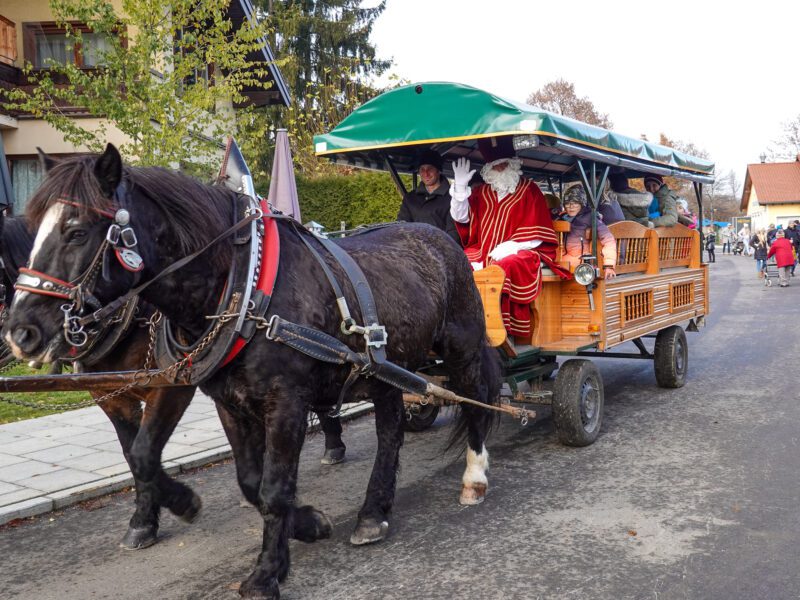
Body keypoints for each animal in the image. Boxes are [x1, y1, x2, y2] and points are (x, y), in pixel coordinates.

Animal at [1, 146, 500, 600]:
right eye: (33, 230)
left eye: (76, 231)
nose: (21, 332)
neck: (245, 287)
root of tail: (441, 238)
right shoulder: (226, 401)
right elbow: (242, 480)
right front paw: (304, 523)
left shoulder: (283, 402)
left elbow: (273, 487)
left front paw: (266, 573)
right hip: (384, 369)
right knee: (391, 432)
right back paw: (373, 512)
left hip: (463, 348)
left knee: (477, 401)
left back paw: (474, 477)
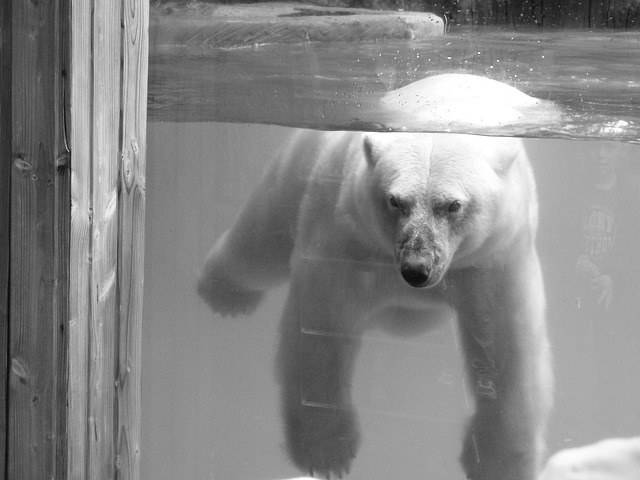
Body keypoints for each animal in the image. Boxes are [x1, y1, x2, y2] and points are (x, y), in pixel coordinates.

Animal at [199, 128, 552, 480]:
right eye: (395, 200)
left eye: (453, 205)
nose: (416, 269)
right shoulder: (348, 243)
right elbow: (323, 327)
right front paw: (327, 450)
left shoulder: (493, 259)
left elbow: (506, 347)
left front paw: (499, 463)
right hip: (297, 171)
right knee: (261, 246)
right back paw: (225, 293)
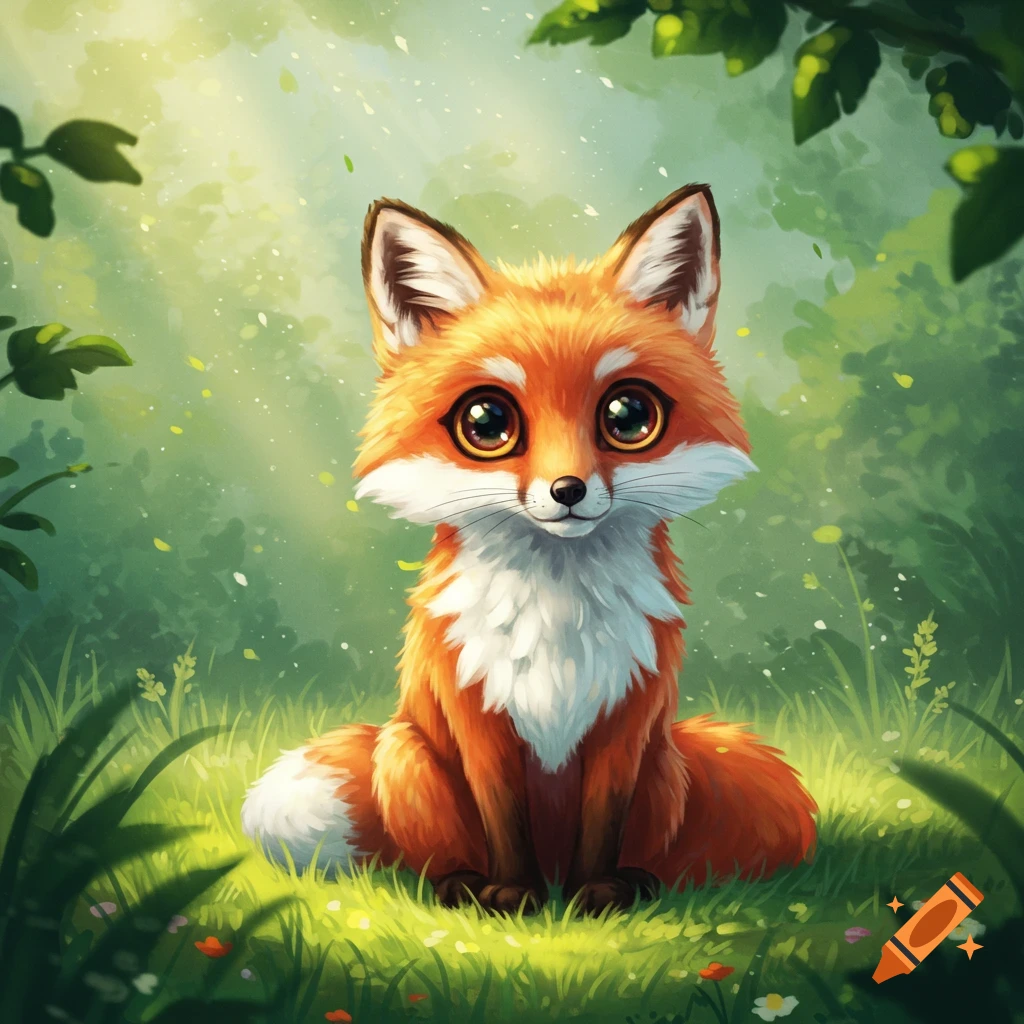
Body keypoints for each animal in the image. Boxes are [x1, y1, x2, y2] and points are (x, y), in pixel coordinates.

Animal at [240, 183, 817, 915]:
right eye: (487, 421)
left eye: (628, 415)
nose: (568, 490)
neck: (557, 618)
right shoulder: (478, 714)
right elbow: (502, 817)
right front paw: (510, 894)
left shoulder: (625, 718)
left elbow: (602, 819)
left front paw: (598, 891)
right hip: (407, 758)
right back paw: (463, 884)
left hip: (663, 771)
*-*-*
- _What to produce_: Nothing but the lines from the first line of the data above through the line holding "right back paw: (225, 293)" may appear in the response, copied exactly and without pictures.

- _Your response_:
Body keypoints for each animal in the image. Boxes are [x1, y1, x2, y2] and points are (x, y), in pixel coordinates.

Animal at [1, 146, 500, 600]:
right eye: (33, 230)
left eye: (76, 231)
nose: (21, 332)
neck: (245, 287)
root of tail: (441, 238)
right shoulder: (226, 401)
right elbow: (242, 480)
right front paw: (304, 523)
left shoulder: (283, 402)
left elbow: (273, 487)
left front paw: (266, 573)
right hip: (384, 369)
right knee: (391, 432)
right back paw: (373, 512)
left hip: (463, 348)
left knee: (477, 401)
left back paw: (474, 477)
Body keypoints for each animal in the image. Boxes are [x1, y1, x2, y2] and points are (x, y), in pixel coordinates.

Animal at [199, 128, 552, 480]:
right eye: (395, 200)
left eye: (453, 205)
nose: (416, 269)
right shoulder: (348, 243)
right elbow: (323, 327)
right front paw: (327, 450)
left shoulder: (493, 259)
left elbow: (506, 347)
left front paw: (499, 463)
right hip: (297, 171)
right knee: (261, 246)
right back paw: (225, 293)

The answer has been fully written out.